Mais en ce cas, pourquoi votre bande son s'écoule-t-elle comme une vieille compilation folk, un ruisseau à une dimension ?
Peut-être est-ce dû au vieil adage du blogger sage : "un garçon qui prépare une compilation pour une fille est un garçon amoureux". L'esprit enfumé d'effluves romantiques et de sentiments roses aime à partager ses émotions musicales, ses coups de coeurs pour des morceaux tellement touchants, alliage de paroles juste et de mélodies parfaites. The perfect love song, le Graal du song writter pop, et où trouver de tels artisans de l'émotion et du sentiments, si ce n'est dans le rayon pop-folk ? Sur un label indépendant pour ne pas risquer de tomber sur quelque guimauve trop commerciale, tout de même.
En cette ère où la playlist folk sert d'étalon du bon goût musical, je me fixe un défi : ciseler une compilation sans chanson d'amour, sans même aucun morceau pop ni folk. Mais une compilation qui saurait procurer des émotions intenses, car la puissance d'un morceau n'implique pas qu'il parle d'amour.
Et, allant plus loin, j'aspire à un enchaînement des morceaux qui fasse sens. Que l'écoute du disque constitue un cheminement et trace une histoire à l'aide de ses tonalités, comme cet idéal éculé de l'album concept. Que l'ordre des morceaux influe sur l'expérience musicale à la manière de l'agencement des chapitres d'un livre ou des scènes dans une pièce de théâtre. 80 minutes pour raconter une histoire en une dizaine de morceaux sans chanson pop ; rien de vraiment commun avec les milliers de titres qui dorment sur le disque dur du téléchargeur paresseux, fichiers mp3 qui se voient réveillés au hasard grâce à la fonction de lecture aléatoire. Oui, la musique que l'on manipule sans support physique offre une plasticité sans limite alors sculptons la glaise mélodique pour rédiger notre nouvelle sonore.
Une nouvelle qui se déroulerait une nuit, la nuit de liberté offerte par le samedi soir. Début de printemps, envie de traîner tard dans les rues piétonnes d'un centre ville aux bars nombreux, redécouvrir dans cette tiédeur surprenante une aspiration au sublime . Une douce euphorie. Une envie d'euphorie, tout du moins, qui bat la mesure en sourdine dans ses tempes à peine ivres, la promesse d'un oubli ravi qui glisse par la fenêtre ouverte d'un bar ; promesse enivrante sous la forme de quelques accords de guitare qui tournent sans fin.
Il entre.
Le brouhaha plus fort au fond près du comptoir, les conversations tout près de l'entrée restent presque paisibles, montant doucement en régime au fur et à mesure des blagues, des anecdotes, des cocktails. Le murmure sensuel de la foule se déhanche lentement mais bat peu à peu du pied, claquettant, criant sa joie en bondissant plus haut. En aidant la température à monter elle aussi, les visages couverts de sourire et de sueur. La chaleur va continuer à peupler les lattes du plancher et les tabourets hauts, la chaleur va poursuivre son train et taper encore sur ses tam-tams débordants, poussant les pieds vers la rue ; chercher de l'air plus frais, courir fou sur tout l'espace d'une allée, courir vers une autre folie cuivrée et courir vers le monde qui bouge sur la hanche d'une femme.

Consigne 1:
Pour chaque affirmation, indiquez si elle concorde avec le billet sur la compilation (oui ou non) et citez les mots du billet qui tranchent. (a) Le défi exclut tout morceau pop ou folk. (b) La compilation doit durer 80 minutes. (c) La nouvelle se situe par une nuit d'automne.
Consigne 2:
Recopiez à l'identique le passage du billet sur la compilation qui commence aux mots « Et, allant plus » et s'arrête après les mots « notre nouvelle sonore. ».
Consigne 3:
Reprenez le billet sur la compilation là où il s'interrompt et poursuivez-en la rédaction.

Données fournies:
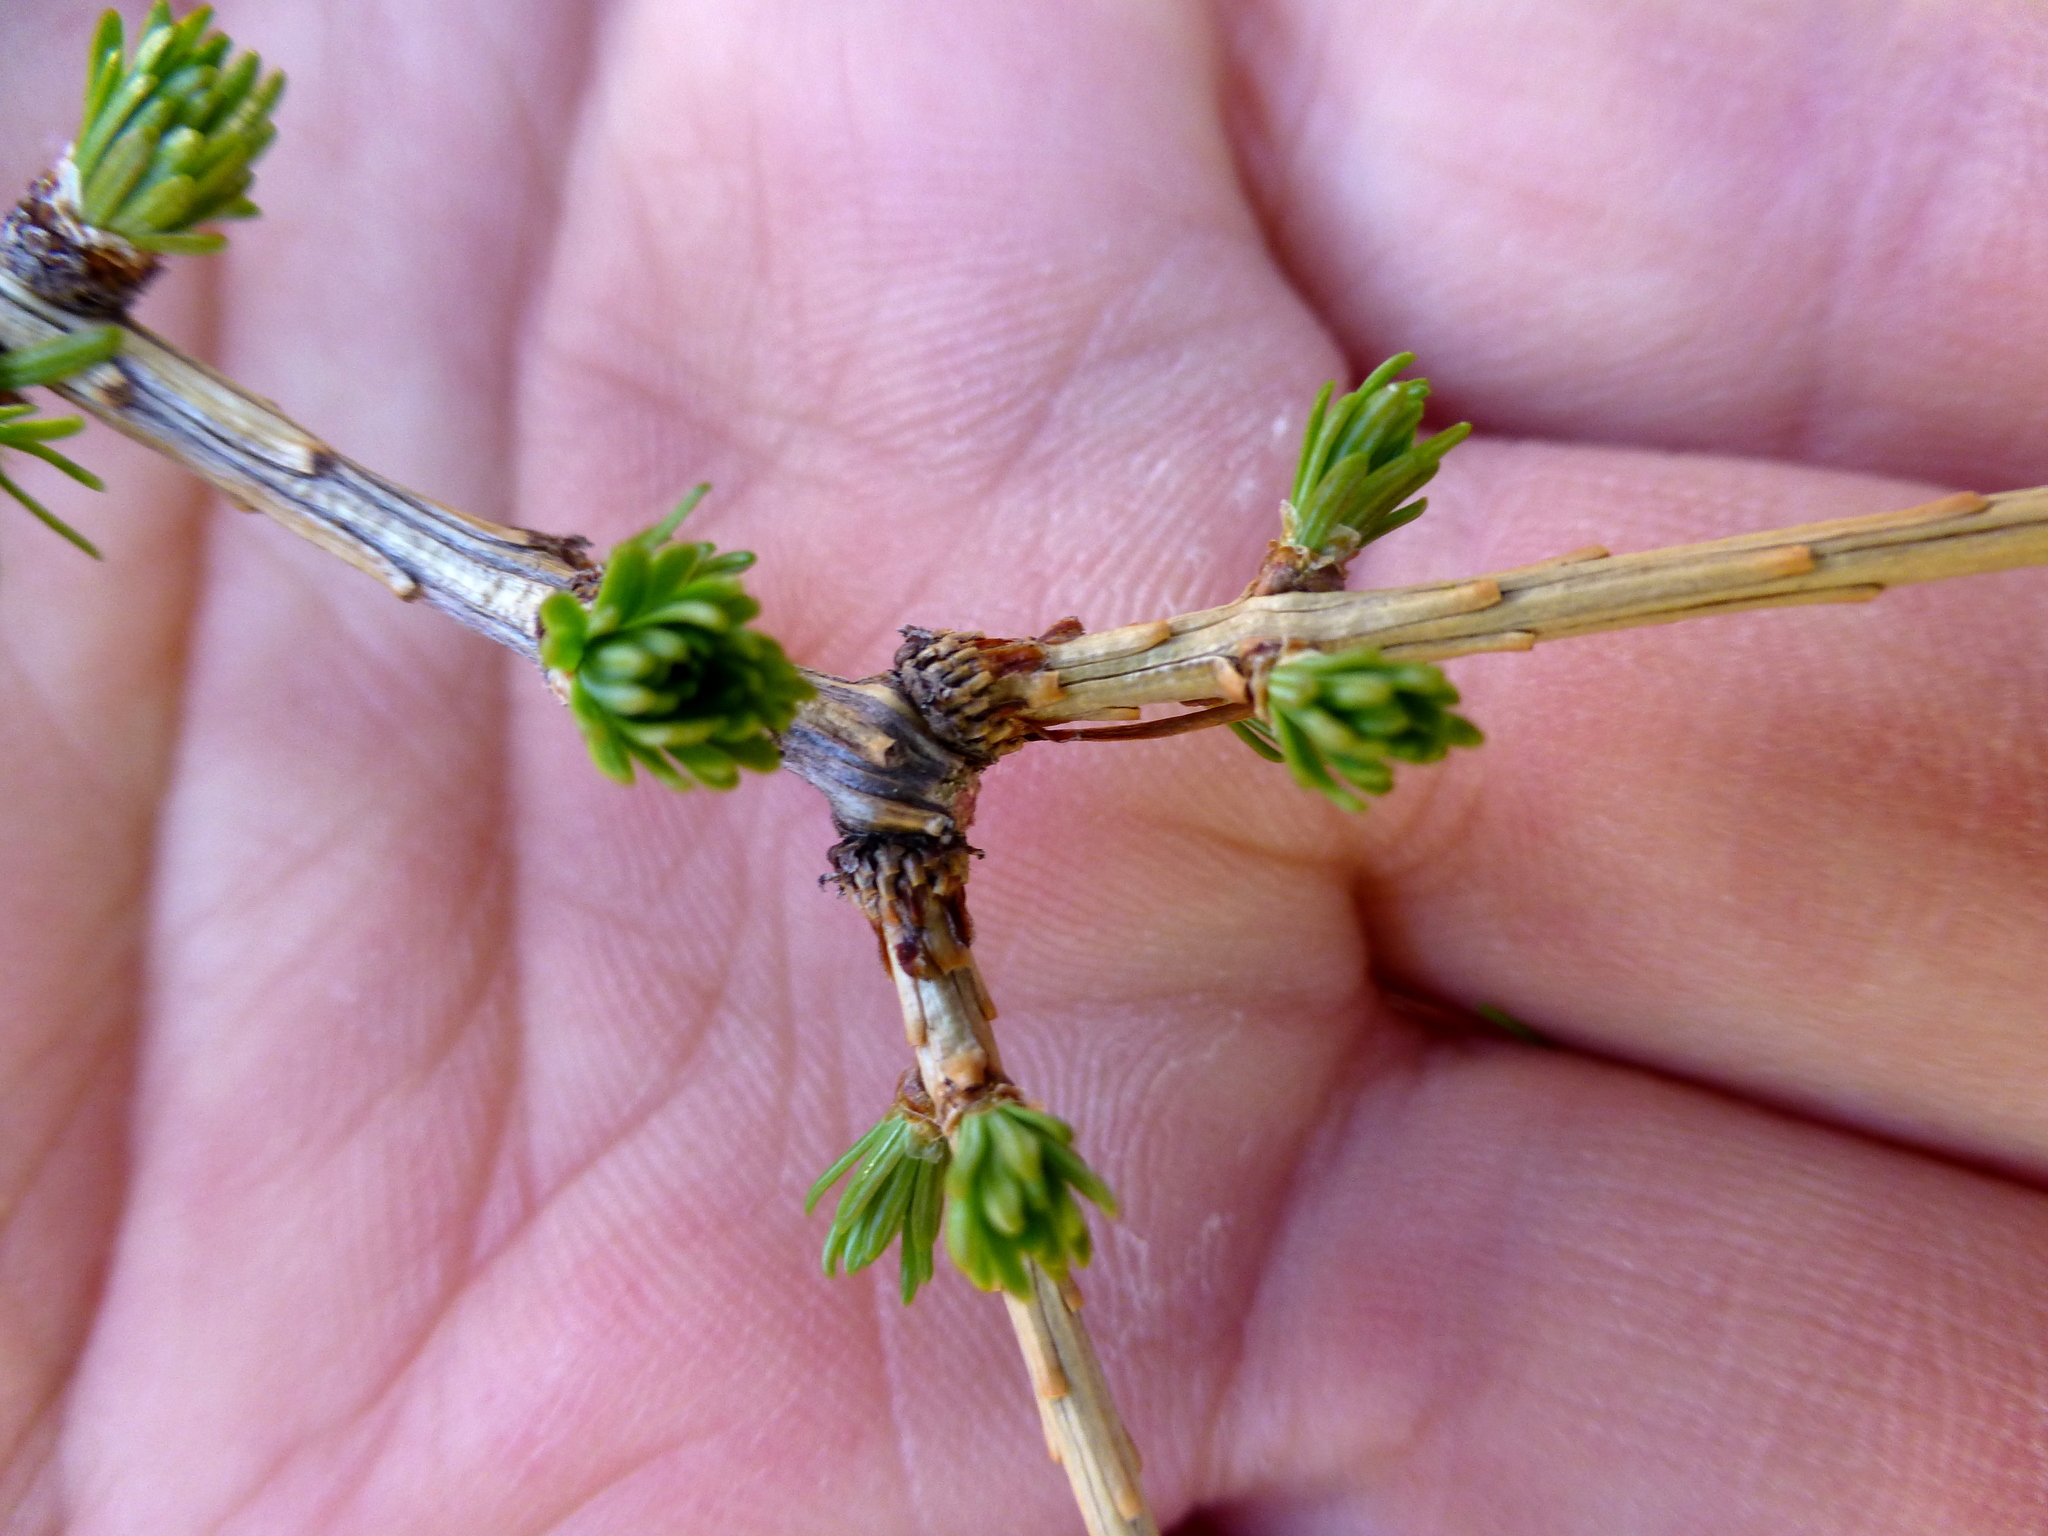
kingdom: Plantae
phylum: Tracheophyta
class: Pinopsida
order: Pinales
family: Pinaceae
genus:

--

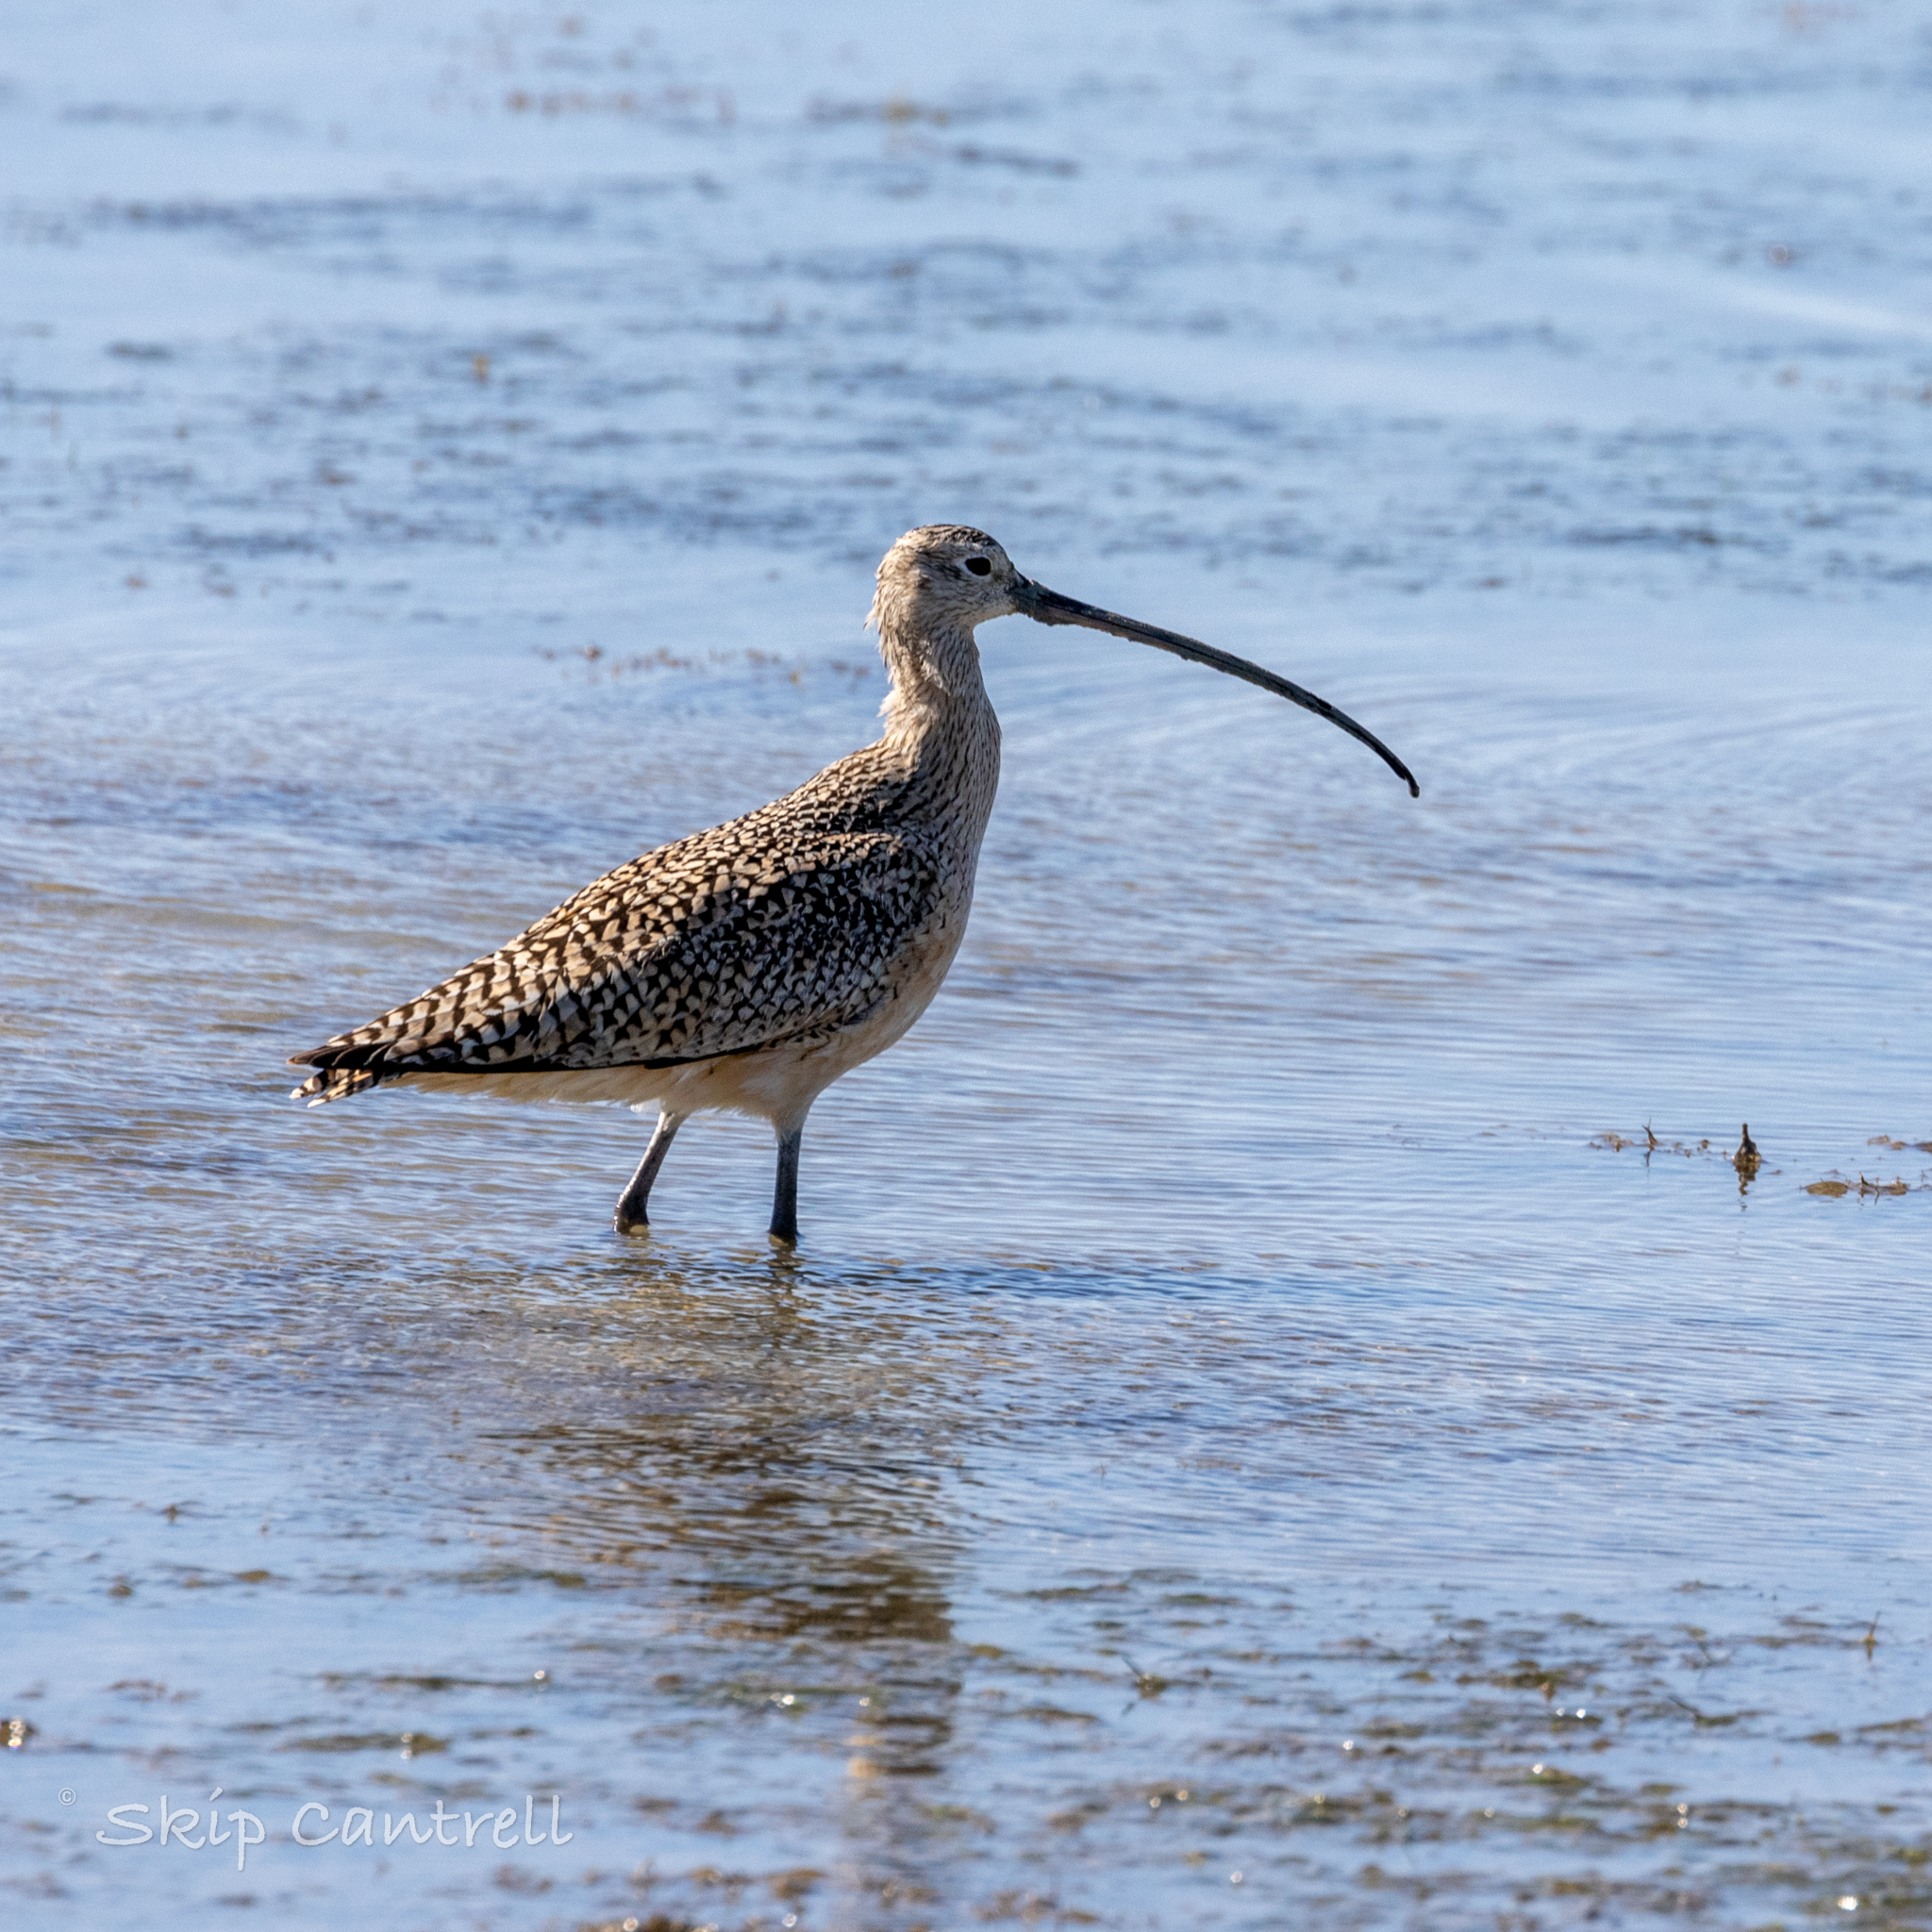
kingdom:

==

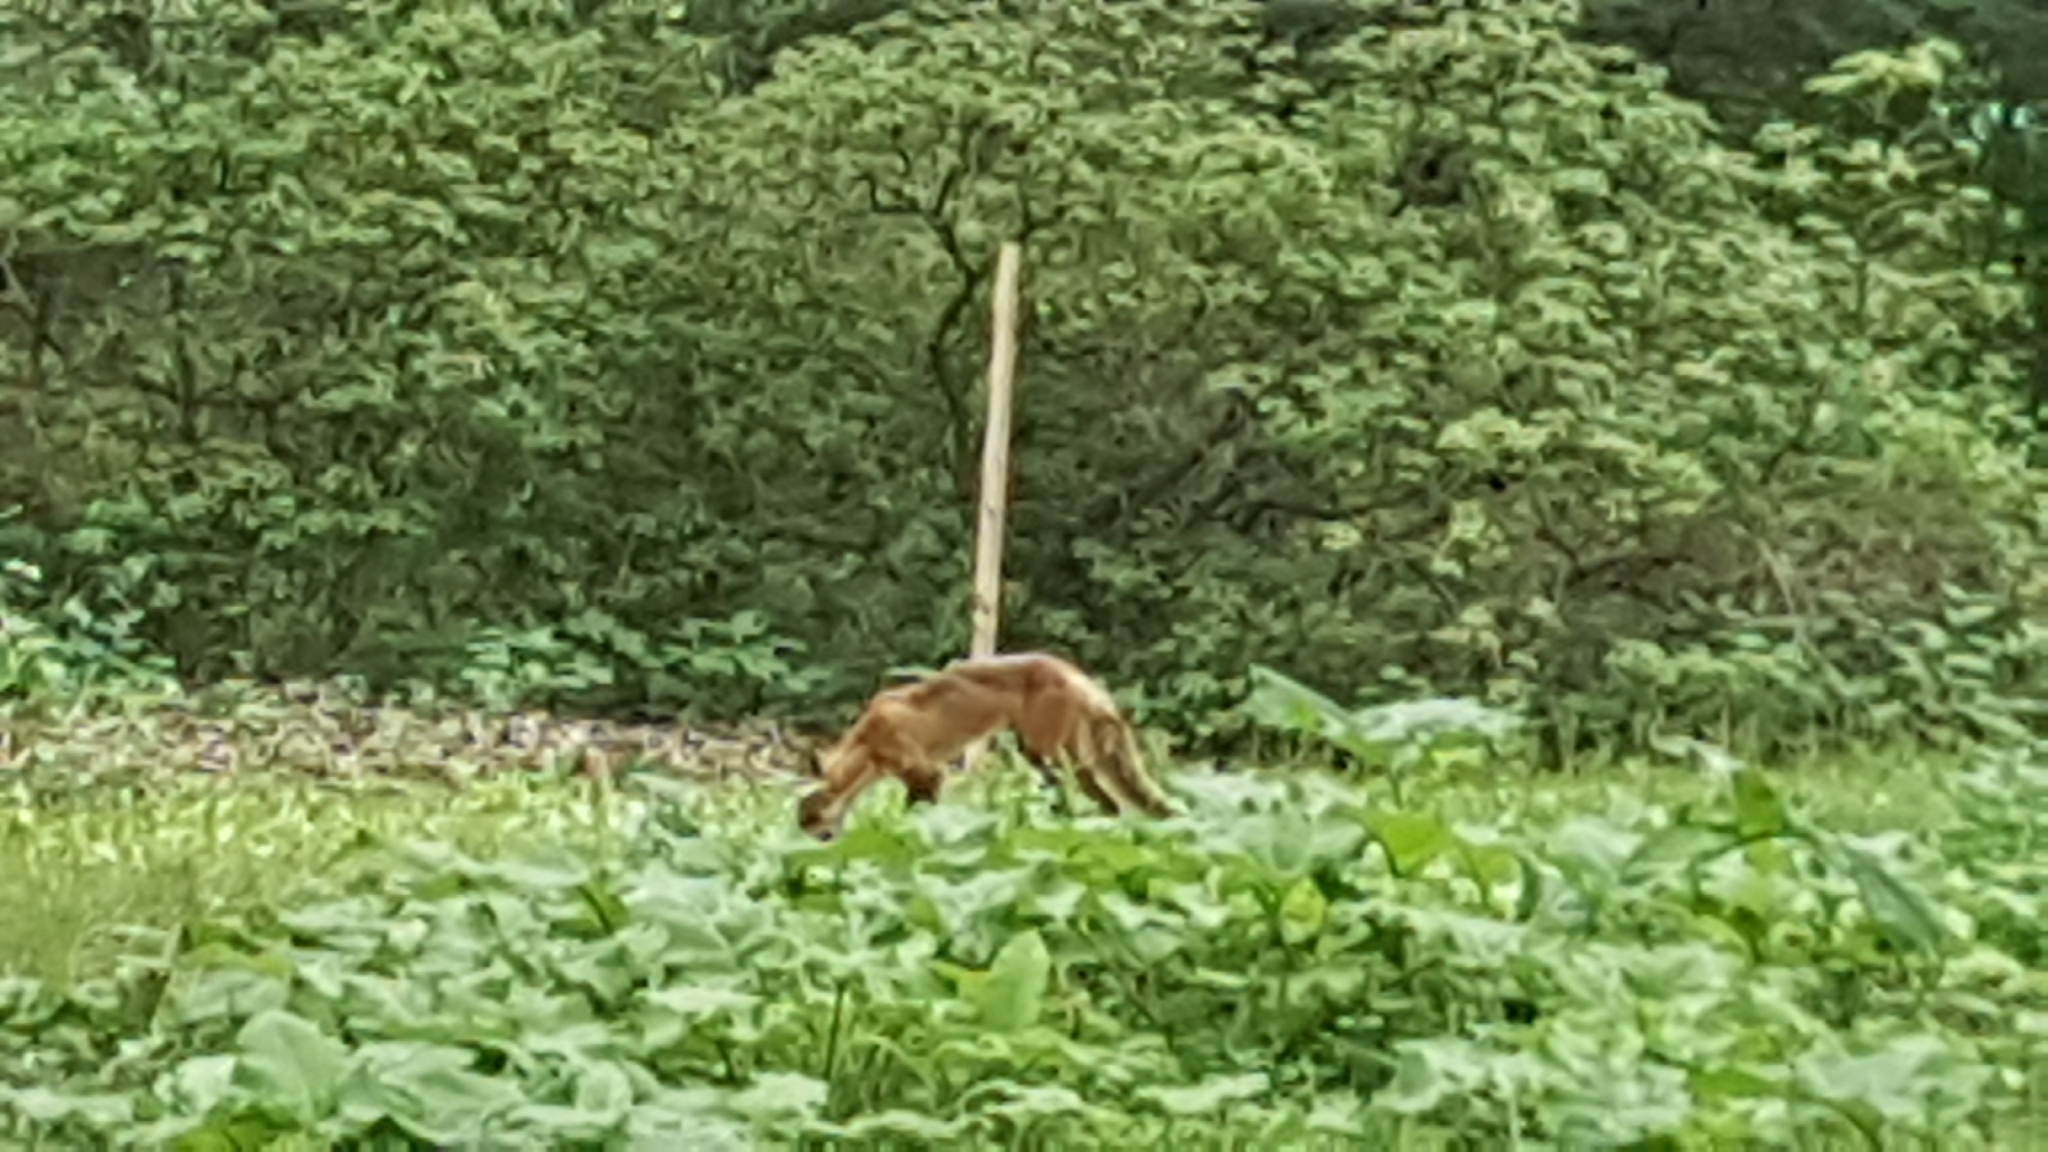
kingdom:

Résultat 1:
(a) Oui : « sans même aucun morceau pop ni folk ».
(b) Oui : « 80 minutes pour raconter une histoire en une dizaine de morceaux sans chanson pop ».
(c) Non : « Début de printemps ».

Résultat 2:
Et, allant plus loin, j'aspire à un enchaînement des morceaux qui fasse sens. Que l'écoute du disque constitue un cheminement et trace une histoire à l'aide de ses tonalités, comme cet idéal éculé de l'album concept. Que l'ordre des morceaux influe sur l'expérience musicale à la manière de l'agencement des chapitres d'un livre ou des scènes dans une pièce de théâtre. 80 minutes pour raconter une histoire en une dizaine de morceaux sans chanson pop ; rien de vraiment commun avec les milliers de titres qui dorment sur le disque dur du téléchargeur paresseux, fichiers mp3 qui se voient réveillés au hasard grâce à la fonction de lecture aléatoire. Oui, la musique que l'on manipule sans support physique offre une plasticité sans limite alors sculptons la glaise mélodique pour rédiger notre nouvelle sonore.

Résultat 3:
Ainsi, un micro-bar cubain en sous-sol, lumière tamisée et cuivres déments qui jonglent avec les membres des danseurs, serrés comme dans un sac, tassés pendant à peine trois minutes. Un chahut où la foule bouge en bloc, se décalant de plusieurs pas, soulevant les plus légers, et il décide soudain de s'extirper un peu, faire une pause au bar. La danse glisse encore derrière son oreille, des danseurs raides et au garde à vous, voici l'impression qu'il a.
Depuis le coin sombre du bar, la danse ivre paraît soudain mélancolique, plaquant des paroles terrifiantes sur son rythmiques irrésistibles. Une musique aveugle rendant le passé et le futur douloureusement clair.
Voici certainement le premier coup de fatigue de sa nuit, légère baisse de régime et la jauge déprimée reprend quelques couleurs. Le moral instable, vascille, mais il se découvre une capacité nouvelle, un sens étrange, il entend des paroles pessimistes et terrifiantes au milieu de la musique, des dénonciations fortes et tellement imprévues dans une telle ambiance festive. Qui se soucie du Congo dans cette mère d'alcool et de débardeurs fluos ?
Ce n'est qu'un soupir, allons, quelles que soient ses douleurs, l'Afrique offre toujours de magnifiques musiques dansantes, des chants superbes sur des rythmes efficaces et nouveaux, et les drames s'effacent encore, s'effacent toujours, who cares et pourquoi faudrait-il s'en soucier précisément maintenant, cette nuit, lors de ces danses et tout près de cette mignonne blonde qui ne le regarde pas ?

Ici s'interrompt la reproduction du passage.